The task:
Could you reproduce every line of the data below, character for character, without any changes?

Source material:
-----

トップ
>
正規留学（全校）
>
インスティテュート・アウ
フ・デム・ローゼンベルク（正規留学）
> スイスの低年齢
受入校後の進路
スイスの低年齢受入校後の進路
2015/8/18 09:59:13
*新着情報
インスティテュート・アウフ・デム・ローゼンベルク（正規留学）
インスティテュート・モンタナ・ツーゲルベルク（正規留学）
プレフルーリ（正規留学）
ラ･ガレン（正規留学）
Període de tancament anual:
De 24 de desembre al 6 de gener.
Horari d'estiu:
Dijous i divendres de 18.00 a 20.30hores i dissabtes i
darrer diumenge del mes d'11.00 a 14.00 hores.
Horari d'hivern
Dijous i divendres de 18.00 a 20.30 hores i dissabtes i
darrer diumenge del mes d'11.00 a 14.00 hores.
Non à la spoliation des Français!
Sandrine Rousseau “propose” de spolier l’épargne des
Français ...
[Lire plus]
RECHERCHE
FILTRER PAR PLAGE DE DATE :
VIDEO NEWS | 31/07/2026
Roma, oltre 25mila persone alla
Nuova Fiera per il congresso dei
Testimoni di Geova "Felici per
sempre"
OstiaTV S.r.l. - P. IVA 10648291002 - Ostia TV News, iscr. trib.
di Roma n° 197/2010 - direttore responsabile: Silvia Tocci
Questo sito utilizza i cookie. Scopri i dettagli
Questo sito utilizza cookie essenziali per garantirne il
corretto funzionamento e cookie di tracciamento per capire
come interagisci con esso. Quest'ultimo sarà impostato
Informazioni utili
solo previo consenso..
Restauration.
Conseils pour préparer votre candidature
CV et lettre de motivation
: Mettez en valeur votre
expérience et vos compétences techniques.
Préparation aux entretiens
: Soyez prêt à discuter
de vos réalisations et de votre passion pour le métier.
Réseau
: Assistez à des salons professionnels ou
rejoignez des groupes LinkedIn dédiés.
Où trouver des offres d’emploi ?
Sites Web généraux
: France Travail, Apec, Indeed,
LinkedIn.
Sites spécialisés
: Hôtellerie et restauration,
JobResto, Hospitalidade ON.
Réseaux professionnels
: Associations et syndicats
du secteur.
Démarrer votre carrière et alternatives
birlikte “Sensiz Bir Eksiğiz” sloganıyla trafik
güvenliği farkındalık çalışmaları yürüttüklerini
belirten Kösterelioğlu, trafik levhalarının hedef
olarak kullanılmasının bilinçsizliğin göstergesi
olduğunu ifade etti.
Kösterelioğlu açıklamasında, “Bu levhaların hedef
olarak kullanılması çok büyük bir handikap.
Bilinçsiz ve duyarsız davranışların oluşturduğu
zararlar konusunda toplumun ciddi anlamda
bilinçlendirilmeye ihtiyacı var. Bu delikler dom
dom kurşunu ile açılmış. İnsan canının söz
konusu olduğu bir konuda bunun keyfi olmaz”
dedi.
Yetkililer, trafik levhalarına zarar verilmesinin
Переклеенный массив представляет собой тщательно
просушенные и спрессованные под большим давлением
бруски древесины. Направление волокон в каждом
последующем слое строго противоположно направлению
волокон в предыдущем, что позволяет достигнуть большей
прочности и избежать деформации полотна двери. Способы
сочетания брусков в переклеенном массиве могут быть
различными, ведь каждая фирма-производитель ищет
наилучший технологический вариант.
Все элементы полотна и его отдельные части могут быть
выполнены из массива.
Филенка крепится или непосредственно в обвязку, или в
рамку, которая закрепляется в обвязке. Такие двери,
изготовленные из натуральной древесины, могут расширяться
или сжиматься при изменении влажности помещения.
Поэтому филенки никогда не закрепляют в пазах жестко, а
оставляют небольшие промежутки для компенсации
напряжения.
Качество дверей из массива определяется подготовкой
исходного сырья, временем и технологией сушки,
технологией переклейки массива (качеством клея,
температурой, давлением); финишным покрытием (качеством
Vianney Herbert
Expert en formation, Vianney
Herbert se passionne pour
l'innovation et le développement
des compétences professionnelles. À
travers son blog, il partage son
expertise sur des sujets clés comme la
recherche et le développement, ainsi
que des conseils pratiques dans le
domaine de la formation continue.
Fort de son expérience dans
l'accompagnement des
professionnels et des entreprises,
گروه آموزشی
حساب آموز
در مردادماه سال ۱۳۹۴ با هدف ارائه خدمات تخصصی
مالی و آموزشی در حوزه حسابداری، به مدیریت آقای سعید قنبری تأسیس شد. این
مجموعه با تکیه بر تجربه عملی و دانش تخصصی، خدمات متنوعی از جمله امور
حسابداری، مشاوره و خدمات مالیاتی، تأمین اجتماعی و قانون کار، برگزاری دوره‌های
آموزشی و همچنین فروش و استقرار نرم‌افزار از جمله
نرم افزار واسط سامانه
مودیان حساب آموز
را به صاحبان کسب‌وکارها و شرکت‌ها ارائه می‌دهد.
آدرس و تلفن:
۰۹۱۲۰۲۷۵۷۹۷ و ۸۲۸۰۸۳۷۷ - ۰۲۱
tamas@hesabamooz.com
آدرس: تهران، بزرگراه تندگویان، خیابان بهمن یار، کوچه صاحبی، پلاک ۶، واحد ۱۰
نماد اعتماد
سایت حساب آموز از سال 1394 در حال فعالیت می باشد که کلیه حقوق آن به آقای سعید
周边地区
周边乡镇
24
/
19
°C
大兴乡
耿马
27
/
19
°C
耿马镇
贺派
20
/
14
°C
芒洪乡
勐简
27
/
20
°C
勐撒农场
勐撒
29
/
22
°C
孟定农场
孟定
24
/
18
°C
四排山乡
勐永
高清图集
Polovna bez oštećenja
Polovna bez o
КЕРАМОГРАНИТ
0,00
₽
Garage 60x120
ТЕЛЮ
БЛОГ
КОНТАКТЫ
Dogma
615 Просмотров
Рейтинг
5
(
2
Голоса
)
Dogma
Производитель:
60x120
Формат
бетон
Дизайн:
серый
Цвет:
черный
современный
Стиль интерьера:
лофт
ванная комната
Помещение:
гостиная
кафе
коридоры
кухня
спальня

-----

Result:
トップ
>
正規留学（全校）
>
インスティテュート・アウ
フ・デム・ローゼンベルク（正規留学）
> スイスの低年齢
受入校後の進路
スイスの低年齢受入校後の進路
2015/8/18 09:59:13
*新着情報
インスティテュート・アウフ・デム・ローゼンベルク（正規留学）
インスティテュート・モンタナ・ツーゲルベルク（正規留学）
プレフルーリ（正規留学）
ラ･ガレン（正規留学）
Període de tancament anual:
De 24 de desembre al 6 de gener.
Horari d'estiu:
Dijous i divendres de 18.00 a 20.30hores i dissabtes i
darrer diumenge del mes d'11.00 a 14.00 hores.
Horari d'hivern
Dijous i divendres de 18.00 a 20.30 hores i dissabtes i
darrer diumenge del mes d'11.00 a 14.00 hores.
Non à la spoliation des Français!
Sandrine Rousseau “propose” de spolier l’épargne des
Français ...
[Lire plus]
RECHERCHE
FILTRER PAR PLAGE DE DATE :
VIDEO NEWS | 31/07/2026
Roma, oltre 25mila persone alla
Nuova Fiera per il congresso dei
Testimoni di Geova "Felici per
sempre"
OstiaTV S.r.l. - P. IVA 10648291002 - Ostia TV News, iscr. trib.
di Roma n° 197/2010 - direttore responsabile: Silvia Tocci
Questo sito utilizza i cookie. Scopri i dettagli
Questo sito utilizza cookie essenziali per garantirne il
corretto funzionamento e cookie di tracciamento per capire
come interagisci con esso. Quest'ultimo sarà impostato
Informazioni utili
solo previo consenso..
Restauration.
Conseils pour préparer votre candidature
CV et lettre de motivation
: Mettez en valeur votre
expérience et vos compétences techniques.
Préparation aux entretiens
: Soyez prêt à discuter
de vos réalisations et de votre passion pour le métier.
Réseau
: Assistez à des salons professionnels ou
rejoignez des groupes LinkedIn dédiés.
Où trouver des offres d’emploi ?
Sites Web généraux
: France Travail, Apec, Indeed,
LinkedIn.
Sites spécialisés
: Hôtellerie et restauration,
JobResto, Hospitalidade ON.
Réseaux professionnels
: Associations et syndicats
du secteur.
Démarrer votre carrière et alternatives
birlikte “Sensiz Bir Eksiğiz” sloganıyla trafik
güvenliği farkındalık çalışmaları yürüttüklerini
belirten Kösterelioğlu, trafik levhalarının hedef
olarak kullanılmasının bilinçsizliğin göstergesi
olduğunu ifade etti.
Kösterelioğlu açıklamasında, “Bu levhaların hedef
olarak kullanılması çok büyük bir handikap.
Bilinçsiz ve duyarsız davranışların oluşturduğu
zararlar konusunda toplumun ciddi anlamda
bilinçlendirilmeye ihtiyacı var. Bu delikler dom
dom kurşunu ile açılmış. İnsan canının söz
konusu olduğu bir konuda bunun keyfi olmaz”
dedi.
Yetkililer, trafik levhalarına zarar verilmesinin
Переклеенный массив представляет собой тщательно
просушенные и спрессованные под большим давлением
бруски древесины. Направление волокон в каждом
последующем слое строго противоположно направлению
волокон в предыдущем, что позволяет достигнуть большей
прочности и избежать деформации полотна двери. Способы
сочетания брусков в переклеенном массиве могут быть
различными, ведь каждая фирма-производитель ищет
наилучший технологический вариант.
Все элементы полотна и его отдельные части могут быть
выполнены из массива.
Филенка крепится или непосредственно в обвязку, или в
рамку, которая закрепляется в обвязке. Такие двери,
изготовленные из натуральной древесины, могут расширяться
или сжиматься при изменении влажности помещения.
Поэтому филенки никогда не закрепляют в пазах жестко, а
оставляют небольшие промежутки для компенсации
напряжения.
Качество дверей из массива определяется подготовкой
исходного сырья, временем и технологией сушки,
технологией переклейки массива (качеством клея,
температурой, давлением); финишным покрытием (качеством
Vianney Herbert
Expert en formation, Vianney
Herbert se passionne pour
l'innovation et le développement
des compétences professionnelles. À
travers son blog, il partage son
expertise sur des sujets clés comme la
recherche et le développement, ainsi
que des conseils pratiques dans le
domaine de la formation continue.
Fort de son expérience dans
l'accompagnement des
professionnels et des entreprises,
گروه آموزشی
حساب آموز
در مردادماه سال ۱۳۹۴ با هدف ارائه خدمات تخصصی
مالی و آموزشی در حوزه حسابداری، به مدیریت آقای سعید قنبری تأسیس شد. این
مجموعه با تکیه بر تجربه عملی و دانش تخصصی، خدمات متنوعی از جمله امور
حسابداری، مشاوره و خدمات مالیاتی، تأمین اجتماعی و قانون کار، برگزاری دوره‌های
آموزشی و همچنین فروش و استقرار نرم‌افزار از جمله
نرم افزار واسط سامانه
مودیان حساب آموز
را به صاحبان کسب‌وکارها و شرکت‌ها ارائه می‌دهد.
آدرس و تلفن:
۰۹۱۲۰۲۷۵۷۹۷ و ۸۲۸۰۸۳۷۷ - ۰۲۱
tamas@hesabamooz.com
آدرس: تهران، بزرگراه تندگویان، خیابان بهمن یار، کوچه صاحبی، پلاک ۶، واحد ۱۰
نماد اعتماد
سایت حساب آموز از سال 1394 در حال فعالیت می باشد که کلیه حقوق آن به آقای سعید
周边地区
周边乡镇
24
/
19
°C
大兴乡
耿马
27
/
19
°C
耿马镇
贺派
20
/
14
°C
芒洪乡
勐简
27
/
20
°C
勐撒农场
勐撒
29
/
22
°C
孟定农场
孟定
24
/
18
°C
四排山乡
勐永
高清图集
Polovna bez oštećenja
Polovna bez o
КЕРАМОГРАНИТ
0,00
₽
Garage 60x120
ТЕЛЮ
БЛОГ
КОНТАКТЫ
Dogma
615 Просмотров
Рейтинг
5
(
2
Голоса
)
Dogma
Производитель:
60x120
Формат
бетон
Дизайн:
серый
Цвет:
черный
современный
Стиль интерьера:
лофт
ванная комната
Помещение:
гостиная
кафе
коридоры
кухня
спальня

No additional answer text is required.